Beyond supplying ranches with barbed wire, windmill equipment and necessities, Colorado City also provided emerging communities in west Texas and the South Plains with provisions and the most valuable commodity of all in the largely treeless country—lumber, an absolute essential for pioneers seeking to build homes and businesses and realize their dreams. Pioneering merchant George Singer, whose circa-1881 one-room store in Yellow House Canyon eventually spawned Lubbock, received his merchandise and mail from Colorado City, as did fledgling communities as far away as Tascosa, in the far northwestern corner of the panhandle.

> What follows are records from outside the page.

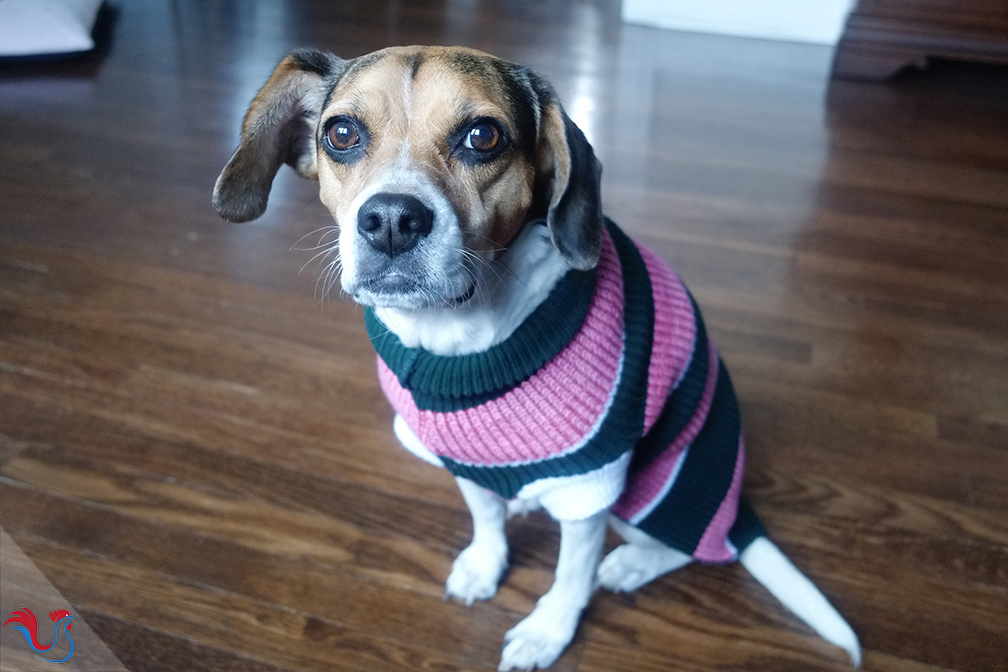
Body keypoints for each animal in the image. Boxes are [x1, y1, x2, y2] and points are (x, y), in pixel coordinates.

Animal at [212, 44, 858, 668]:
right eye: (341, 134)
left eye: (483, 136)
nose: (392, 219)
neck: (453, 335)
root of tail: (736, 506)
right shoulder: (463, 459)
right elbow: (485, 518)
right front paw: (485, 562)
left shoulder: (590, 484)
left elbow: (570, 576)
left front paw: (548, 633)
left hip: (653, 491)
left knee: (689, 547)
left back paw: (632, 564)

In January 1883 Colorado City’s boom caught the eye of a St. Louis Globe-Democrat reporter who noted that the town’s business transactions for the prior year “amounted to about $10,000,000,” or more than $300 million in present-day dollars. A tenth of that income, reported the paper, went to town founder Dunn for his aggregate sales in merchandise and cattle.
The End of an Era
Anticipating a bright future, Colorado City in 1885 hosted a stockman’s ball to celebrate both the town’s prosperity and the opening of the new three-story brick St. James Hotel, complete with indoor plumbing. Cattlemen and their families from throughout Texas and New Mexico Territory attended the celebration. One contemporary young observer said of the ball, “They put the big pot in the little one.”

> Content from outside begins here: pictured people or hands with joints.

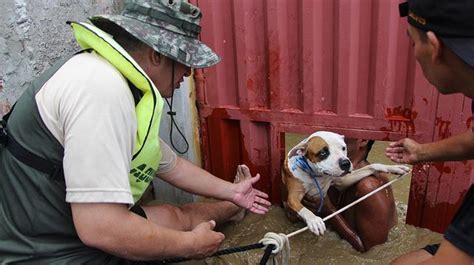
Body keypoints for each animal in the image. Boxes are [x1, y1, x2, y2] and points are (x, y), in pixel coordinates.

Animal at [282, 130, 412, 235]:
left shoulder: (342, 180)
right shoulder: (293, 196)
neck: (318, 176)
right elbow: (303, 208)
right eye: (323, 153)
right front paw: (314, 220)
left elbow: (372, 166)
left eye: (343, 148)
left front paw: (394, 168)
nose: (345, 163)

As impressive and ostentatious as the “pot” may have been, the celebration marked the end of Colorado City’s heyday, not its beginning. Multiple factors contributed to the subsequent rapid economic decline, including droughts, harsh winters, declining cattle prices and competing regional railroads, particularly those extending to Amarillo and San Angelo. Given multiple railheads from which to choose, west Texas ranchers weighed their options as closely as they weighed their steers. As the manager of the Spur Ranch in 1888 explained, “The advantage of a shipping point on the railroad depends not so much on its proximity to the ranch as on the condition of the range between here and there.”
Over the latter half of the 1880s Colorado City gradually declined in wealth, significance and, mercifully, violence. By 1890 the population had plummeted from its 1884 peak of 6,000 to 1,582, while several of the surrounding communities it had spawned surpassed it with their own rail stops and ambitions. Perhaps if Sheriff Ware and vice king Johnson hadn’t colluded to curb violence, Colorado City might have developed a more flamboyant reputation and ensured its place among the Old West’s famed cattle towns. Or maybe if Colorado City hadn’t been so convenient to the ranches it served—at least compared to Kansas cow towns—it would have birthed a trail herd or cowhand Herodotus to chronicle for posterity its brief time in the sun. Instead, Colorado City flamed out like a west Texas sunset, spectacular in its moment but soon replaced by other, more boisterous cow towns.
For further reading on this topic author Preston Lewis recommends If I Can Do It Horseback, by John Hendrix; Jeff Milton: A Good Man With a Gun, by J. Evetts Haley; and Lore and Legend: A Compilation of Documents Depicting the History of Colorado City and Mitchell County, compiled by J. Lee Jones Jr. and Nona C. Jones.